Fayka tersenyum berat, ia mengangguk mengiyakan perkataan Bu Anna. Ia benar-benar butuh Pak Edo untuk berdiskusi, meski terkesan kejam, tapi Pak Edo dosen yang cukup enak untuk diajak berdiskusi dan cenderung langsung memberitahu daripada memberikan petunjuk setengah-setengah seperti Bu Anna ini.

"Sebenarnya saya siang ini mau ke kampus, kalian malah jadi ke sini. Kan, bisa bimbingan di kampus saja." Bu Anna kembali berucap, membuat mata Nindy membeliak dan Fayka mengulas senyum paksanya lagi. Padahal kemarin sore dan pagi tadi saat di jalan Fayka telah mengirim pesan akan ke rumah Bu Anna, dan jawaban wanita itu, iya saya tunggu. Sekarang berubah lagi? Dosen-dosennya memang paling bisa membuatnya darah tinggi,

"Sekalian jalan-jalan, Bu. Sumpek ah bimbingan di kampus terus," sahut Yasa, laki-laki itu, sih, cukup sering berinteraksi dengan Bu Anna, jadi lebih berani.

"Sa Sa, kamu itu ... cepet lulus."

"Iya, ini lagi diusakan, Bu. Makanya bantu dong, Bu." Yasa cengengesan.

"Ck, makanya serius."

***

"Ndy, lo duluan saja sama pacar lo. Gue mau jalan dulu ke Pacet, mumpung sampe sini."

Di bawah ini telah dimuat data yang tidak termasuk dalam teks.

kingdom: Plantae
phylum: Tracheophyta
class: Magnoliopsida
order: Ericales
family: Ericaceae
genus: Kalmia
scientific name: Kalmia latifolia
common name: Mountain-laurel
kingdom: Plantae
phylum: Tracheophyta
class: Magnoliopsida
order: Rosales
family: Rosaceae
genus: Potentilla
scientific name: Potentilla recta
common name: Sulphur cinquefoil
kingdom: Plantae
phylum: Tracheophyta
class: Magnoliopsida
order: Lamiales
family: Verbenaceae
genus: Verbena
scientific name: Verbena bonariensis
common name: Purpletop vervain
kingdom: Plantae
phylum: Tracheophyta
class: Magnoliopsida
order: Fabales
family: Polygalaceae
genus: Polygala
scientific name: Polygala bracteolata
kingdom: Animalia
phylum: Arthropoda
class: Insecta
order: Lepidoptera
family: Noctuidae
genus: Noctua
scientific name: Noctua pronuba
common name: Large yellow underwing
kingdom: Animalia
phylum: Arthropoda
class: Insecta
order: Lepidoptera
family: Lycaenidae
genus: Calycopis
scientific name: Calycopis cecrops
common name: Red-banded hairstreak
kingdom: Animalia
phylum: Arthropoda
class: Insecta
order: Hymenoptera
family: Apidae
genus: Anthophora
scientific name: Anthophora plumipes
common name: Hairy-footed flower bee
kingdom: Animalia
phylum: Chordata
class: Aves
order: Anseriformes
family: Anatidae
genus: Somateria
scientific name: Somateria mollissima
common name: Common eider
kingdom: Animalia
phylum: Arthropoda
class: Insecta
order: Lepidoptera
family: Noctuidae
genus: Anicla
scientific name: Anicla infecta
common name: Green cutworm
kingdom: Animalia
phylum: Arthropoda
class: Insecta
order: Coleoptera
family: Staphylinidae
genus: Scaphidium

"Oh, gitu? Ya udah deh. Aku duluan, ya, Bang?"

"Yoi, hati-hati!" pungkas Yasa sebelum membelokkan motornya ke jalan yang berlawanan dengan jalan pulang

Fayka cukup terkejut, pasalnya ia tidak tahu tentang Yasa yang akan mengajaknya ke Pacet di siang bolong seperti ini. Laki-laki itu tidak mengatakan apa pun, langsung mengambil keputusan tanpa berbicara kepadanya terlebih dahulu.

"Ngapain ke Pacet?"

"Arki nitip pentol bakat sama susu, ya, sekalian."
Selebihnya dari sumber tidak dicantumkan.